Assigned task —
Can you give every line of text in these items as a Markdown table with the columns "No." and "Line", numbering the rows and skipping blank lines? Leave the pictures out of your answer.

[Saved entries]

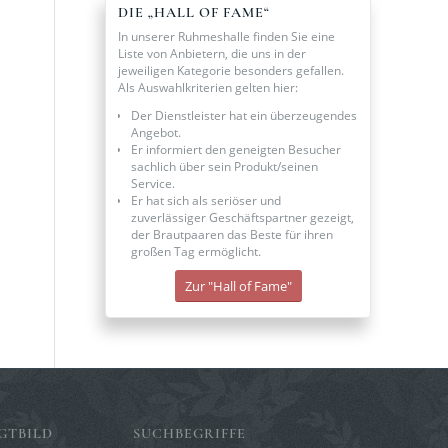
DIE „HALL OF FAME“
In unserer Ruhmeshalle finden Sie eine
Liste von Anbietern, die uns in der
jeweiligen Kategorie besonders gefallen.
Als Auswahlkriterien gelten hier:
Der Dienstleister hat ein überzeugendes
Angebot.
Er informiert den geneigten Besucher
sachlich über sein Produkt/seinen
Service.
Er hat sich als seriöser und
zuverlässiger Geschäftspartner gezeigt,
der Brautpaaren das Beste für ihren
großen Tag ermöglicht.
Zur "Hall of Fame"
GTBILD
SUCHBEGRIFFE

Your response —
| No. | Line |
|---|---|
| 1 | DIE „HALL OF FAME“ |
| 2 | In unserer Ruhmeshalle finden Sie eine |
| 3 | Liste von Anbietern, die uns in der |
| 4 | jeweiligen Kategorie besonders gefallen. |
| 5 | Als Auswahlkriterien gelten hier: |
| 6 | Der Dienstleister hat ein überzeugendes |
| 7 | Angebot. |
| 8 | Er informiert den geneigten Besucher |
| 9 | sachlich über sein Produkt/seinen |
| 10 | Service. |
| 11 | Er hat sich als seriöser und |
| 12 | zuverlässiger Geschäftspartner gezeigt, |
| 13 | der Brautpaaren das Beste für ihren |
| 14 | großen Tag ermöglicht. |
| 15 | Zur "Hall of Fame" |
| 16 | GTBILD |
| 17 | SUCHBEGRIFFE |